Gar nichts. Ich sehe keine Überschneidungen unserer Segmente.

Abendblatt:

Könnten Sie bei VW auf die Verkaufsliste kommen, weil der Konzern mit einer Luxusmarke mit 650-PS-Kraftprotzen in der derzeitigen Öko-Debatte vielleicht nicht mehr das richtige Zeichen setzt?

Winkelmann:

Wir haben das klare Ziel, die CO2-Emissionen deutlich zu senken, und zwar bei den Autos um 35 Prozent bis 2015 und um 30 Prozent in unserer Produktion in Italien schon bis 2010. Außerdem: Lamborghini ist 46 Jahre alt und hat bisher insgesamt 20 000 Autos produziert.
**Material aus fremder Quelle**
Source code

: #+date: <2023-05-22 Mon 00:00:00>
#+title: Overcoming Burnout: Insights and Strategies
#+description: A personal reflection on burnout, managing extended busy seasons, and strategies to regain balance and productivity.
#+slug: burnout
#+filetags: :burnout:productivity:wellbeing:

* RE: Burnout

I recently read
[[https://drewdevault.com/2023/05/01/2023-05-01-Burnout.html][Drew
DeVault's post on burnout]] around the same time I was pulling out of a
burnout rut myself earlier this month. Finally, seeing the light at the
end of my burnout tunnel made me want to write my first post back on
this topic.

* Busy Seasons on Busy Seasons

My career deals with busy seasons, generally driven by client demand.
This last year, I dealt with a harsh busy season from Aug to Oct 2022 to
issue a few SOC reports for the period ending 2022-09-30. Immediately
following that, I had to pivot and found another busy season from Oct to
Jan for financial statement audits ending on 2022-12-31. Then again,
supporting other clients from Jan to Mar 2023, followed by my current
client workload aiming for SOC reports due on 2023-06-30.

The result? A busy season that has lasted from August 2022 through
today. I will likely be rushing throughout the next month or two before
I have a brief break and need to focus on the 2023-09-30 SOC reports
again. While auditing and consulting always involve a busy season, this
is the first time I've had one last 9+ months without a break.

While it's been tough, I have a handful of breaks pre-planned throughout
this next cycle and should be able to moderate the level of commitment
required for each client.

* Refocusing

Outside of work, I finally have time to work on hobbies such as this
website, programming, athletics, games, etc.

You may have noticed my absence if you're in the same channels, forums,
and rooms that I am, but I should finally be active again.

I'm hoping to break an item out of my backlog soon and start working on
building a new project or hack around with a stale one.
Nur ungefähr die Hälfte ist überhaupt im Einsatz und die meisten Fahrzeuge davon werden höchstens 5000 Kilometer im Jahr gefahren. Der Anteil unserer Emissionen am Gesamtausstoß geht also gegen null.

Abendblatt:

Geht die Jagd nach immer mehr PS trotz dieser Diskussion weiter - wird der Lamborghini, den Sie auf der nächsten IAA ausstellen, einen noch stärkeren Motor haben als bisher?

Winkelmann:

Dazu will ich mich noch nicht äußern (lacht). Wir schaffen es, einerseits überall akzeptierte Autos zu bauen, die andererseits immer die Exklusivität eines echten Lamborghinis haben. Natürlich gehören das Design, aber auch die Beschleunigung und die Höchstgeschwindigkeit zur DNA eines Supersportwagens. Wir konzentrieren uns zugleich aber stark auf Leichtbau. So reduzieren wir das Gewicht, ohne die Leistung zu schmälern. Dazu verwenden wir immer mehr Carbon.

Abendblatt:

Wird es je einen Lamborghini mit Elektro-Antrieb geben, der mit seinem leisen Surren allerdings die Akustik eines Sportwagens vermissen ließe?

Winkelmann:

In den nächsten zehn, 20 Jahren nicht. Aber Hybridlösungen sind im Bereich des Möglichen.

Abendblatt:

Der US-Autobauer Tesla setzt bereits auf einen reinen Elektroantrieb bei einem Sportwagen für 130 000 Euro, der in weniger als vier Sekunden von 0 auf 100 km/h beschleunigt. Werden Ihre Kunden umsteigen?

Winkelmann:

Nein. Das ist kein Supersportwagen, überhaupt kein Vergleich zu Lamborghini. Der Tesla ist nicht als solcher anerkannt, er hat nicht die entsprechende Geschichte, den Namen und Status. Da mache ich mir keine Sorgen.